Flooding became a problem for people in the Upper Midwest today, as rivers overflowed their banks. At least nine states are experiencing flooding or will soon. And the U.S. Army Corps of Engineers announced it’s closing part of the Mississippi River to commercial navigation starting tomorrow. Heavy rain fell across the region, making the flooding even worse. And in Chicago, a sinkhole opened up on a street on the city’s South Side and swallowed three cars.

A former justice of the peace has been charged in the killings of a North Texas district attorney, his wife, and an assistant prosecutor. Eric Williams has been in jail since Saturday for making terror threats related to the case. The murdered officials prosecuted Williams for computer theft last year. He was later convicted and lost his elected position. His wife, Kim Williams, was charged in the murders yesterday. She confessed to taking part, but insisted her husband was the gunman.

Experts gathered by the World Health Organization arrived in China today, ahead of a weeklong investigation into a new strain of bird flu there. So far, they are unsure how it is spreading to humans. The H7N9 virus was identified three weeks ago. Since then, it has killed 17 people and infected 70 others, including many who have never had any contact with birds.

In this country, the Centers for Disease Control and Prevention said it was working closely with China to figure out the strain.

DR. JOSEPH BRESEE, Centers for Disease Control and Prevention: The virus is still only found in six provinces or municipalities in China, so there’s no cases outside China. Right now, we think the risk to the U.S. is very low. We think that we might see a traveler come to the United States that is infected in China, but gets sick in the United States. And we’re preparing for that.

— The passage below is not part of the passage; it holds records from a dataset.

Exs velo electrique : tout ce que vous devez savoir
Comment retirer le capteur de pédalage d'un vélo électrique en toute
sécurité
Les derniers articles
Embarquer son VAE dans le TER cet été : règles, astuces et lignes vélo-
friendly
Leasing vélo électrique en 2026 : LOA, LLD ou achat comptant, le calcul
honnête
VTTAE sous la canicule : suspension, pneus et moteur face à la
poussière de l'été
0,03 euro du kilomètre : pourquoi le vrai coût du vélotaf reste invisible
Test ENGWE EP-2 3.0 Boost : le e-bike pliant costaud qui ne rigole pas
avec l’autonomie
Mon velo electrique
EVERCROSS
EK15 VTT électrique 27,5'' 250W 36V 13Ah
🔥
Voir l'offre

HARI SREENIVASAN: The team of international experts plans to visit the most affected areas of the country, Shanghai and Beijing, as well as Chinese laboratories testing the virus.

The Portuguese government pushed ahead with new spending cuts today to the tune of one billion dollars this year. The new money-saving measures are deeply unpopular, but necessary in order to meet deficit targets Portugal’s creditors set out two years ago. The cuts will reduce spending on public sector staff, goods and services that have already been slashed in previous rounds of cuts. Portugal’s unemployment rate is already above 17 percent.

On Wall Street today, a slew of disappointing corporate earnings reports sent stocks slipping. The Dow Jones industrial average lost 81 points to close at 14,537. The Nasdaq fell 38 points to close at 3,166.

NASA scientists announced the discovery of two new planets that appear to be capable of supporting life. The distant planets are 1,200 light-years away, orbiting a star in the constellation Lyra. One light-year is almost six trillion miles. The discoveries mark a milestone in the search for life on other planets. The find was made possible by NASA’s Kepler telescope.

Those are some of the day’s major stories — now back to Jeff.